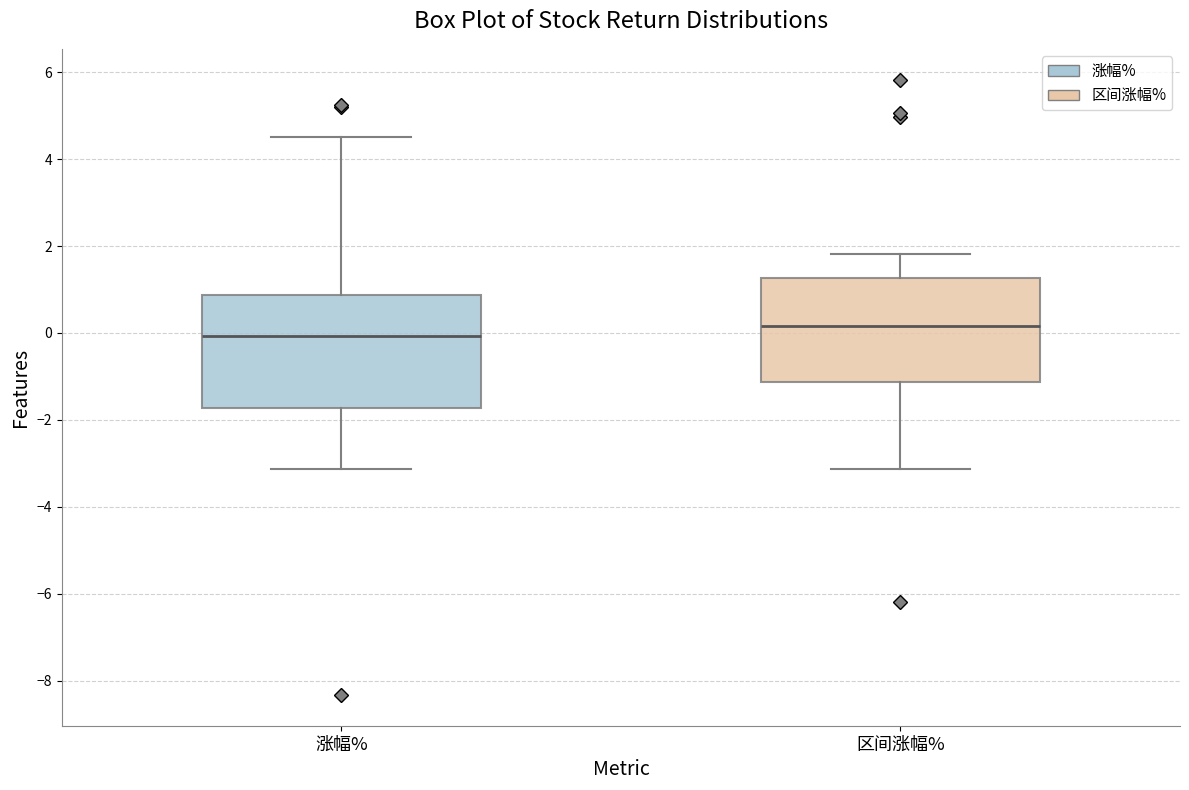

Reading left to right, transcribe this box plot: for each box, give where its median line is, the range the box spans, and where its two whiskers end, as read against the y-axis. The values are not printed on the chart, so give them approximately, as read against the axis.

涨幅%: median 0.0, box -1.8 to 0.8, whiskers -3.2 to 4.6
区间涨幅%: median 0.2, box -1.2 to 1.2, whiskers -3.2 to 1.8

-------------------------

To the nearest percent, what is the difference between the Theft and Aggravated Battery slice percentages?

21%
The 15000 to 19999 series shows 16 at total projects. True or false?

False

-------------------------

The problem: Write out the lines again verbatim, starting at the line that contains "Reading left to" and stopping after the line that contains "区间涨幅%: median 0.2, box".

Answer:
Reading left to right, transcribe this box plot: for each box, give where its median line is, the range the box spans, and where its two whiskers end, as read against the y-axis. The values are not printed on the chart, so give them approximately, as read against the axis.

涨幅%: median 0.0, box -1.8 to 0.8, whiskers -3.2 to 4.6
区间涨幅%: median 0.2, box -1.2 to 1.2, whiskers -3.2 to 1.8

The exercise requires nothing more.